The screenings of the seven films of the 14th British Film Festival launched in Moscow cinema on 20 February were held in overcrowded halls. Each film was screened three times a day. Film translations were provided in subtitles that made it a little difficult to understand the films. But that fact didn’t prevent people from showing great interest towards the festival. Judging from the attitude and assessment of the audience the festival organizers have managed to implement their slogan: “Best of Britain”.
On the last day of the British Film Festival two film were screened in the Small Theatre of Yerevan: ”Queens of Syria” and “Maxine Peake Hamlet”.

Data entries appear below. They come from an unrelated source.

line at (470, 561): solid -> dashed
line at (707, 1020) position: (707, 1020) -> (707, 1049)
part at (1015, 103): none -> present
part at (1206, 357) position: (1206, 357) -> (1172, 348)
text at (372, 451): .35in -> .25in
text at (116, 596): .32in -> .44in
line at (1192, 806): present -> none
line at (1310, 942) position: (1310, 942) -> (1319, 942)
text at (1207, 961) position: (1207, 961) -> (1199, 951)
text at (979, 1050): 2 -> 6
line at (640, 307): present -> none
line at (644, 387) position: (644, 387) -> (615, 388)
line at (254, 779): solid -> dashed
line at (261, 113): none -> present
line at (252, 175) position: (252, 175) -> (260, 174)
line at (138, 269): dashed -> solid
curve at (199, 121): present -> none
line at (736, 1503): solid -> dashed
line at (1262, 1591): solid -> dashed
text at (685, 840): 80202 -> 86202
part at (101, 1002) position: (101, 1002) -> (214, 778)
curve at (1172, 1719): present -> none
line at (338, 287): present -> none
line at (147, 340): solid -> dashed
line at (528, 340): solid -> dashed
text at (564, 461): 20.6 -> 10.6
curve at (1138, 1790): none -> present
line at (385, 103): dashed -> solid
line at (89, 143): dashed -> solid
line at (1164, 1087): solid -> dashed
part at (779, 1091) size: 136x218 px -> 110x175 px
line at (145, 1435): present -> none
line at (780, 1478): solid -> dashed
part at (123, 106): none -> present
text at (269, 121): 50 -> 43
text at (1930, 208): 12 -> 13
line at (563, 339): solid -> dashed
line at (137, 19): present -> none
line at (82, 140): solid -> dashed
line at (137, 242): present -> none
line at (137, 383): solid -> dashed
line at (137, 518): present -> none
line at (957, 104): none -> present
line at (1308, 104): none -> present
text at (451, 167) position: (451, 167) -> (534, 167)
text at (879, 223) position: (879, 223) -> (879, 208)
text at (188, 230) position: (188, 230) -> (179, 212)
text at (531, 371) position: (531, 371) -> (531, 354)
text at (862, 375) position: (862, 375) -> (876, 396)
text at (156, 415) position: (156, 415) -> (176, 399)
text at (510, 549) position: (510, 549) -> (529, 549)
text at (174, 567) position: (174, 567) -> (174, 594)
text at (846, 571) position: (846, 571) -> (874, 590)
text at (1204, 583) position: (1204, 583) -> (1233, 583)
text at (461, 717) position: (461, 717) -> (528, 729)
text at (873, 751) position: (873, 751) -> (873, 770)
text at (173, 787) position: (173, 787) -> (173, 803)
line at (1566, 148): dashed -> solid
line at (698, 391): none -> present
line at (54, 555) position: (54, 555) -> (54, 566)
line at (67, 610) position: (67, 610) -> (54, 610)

Having the intention to touch upon the issues of Syria as the most heated war zone the organizers of the festival offered a move performance to the Armenian audience. Though this format is not common in Armenia, such version is known to us from TV Theatre. Let us recall the William Saroyan’s performance “My Heart’s in the Highlands” that was shot before and now is available on You tube. Unlike Vardan Achemyan’s performance the move performance “Queens of Syria” is also a documentary evidence. Syrian refugee women who have survived the war tell about their feelings and the sufferings they have experienced. They miss their homes and their relatives whom they have lost or have had to leave. The director is staging the stories of the Syrian women, but unlike theatre where the players are actors, in this case there are no actors: the women embody themselves and present the tragedy of an immigrant deprived of his homeland to the audience as eye witnesses. The authors of this movie performance have intended to stage the events taking place today. By combining the cinema and theatre they have taken these women not to the film shooting area but to the theatre to present the stories of their distorted destinies on the stage.
The British Film Festival has also turned to the 400th anniversary of Shakespeare’s death and the movie performance “Maxine Peake Hamlet” shown in Small Theatre marked that event. The modern performance of “Hamlet” was shown right in front of the spectators and not on the stage. Without decorations, painting, clothes and domestics of Shakespeare period the authors of the performance have presented the drama in an unusual interpretation and approach. The topic of Shakespeare’s play has been preserved: mean betrayal and crime which Hamlet is unaware of, but the visible and tangible ghost of his father reveals the secret to him and his soul seeks revenge. In a room-size square area decorated with a few chairs and lamps the paly heroes developed the story and brought it to its settlement. The cameras have managed to capture the emotions of the characters, the reflection of the inner world in the eyes and even their smile.
Both ”Queens of Syria” and “Maxine Peake Hamlet” are succeeded as a film and as a performance. Certainly, in this way it has become possible to take the theatre to different parts of the world just by using a piece of white poster.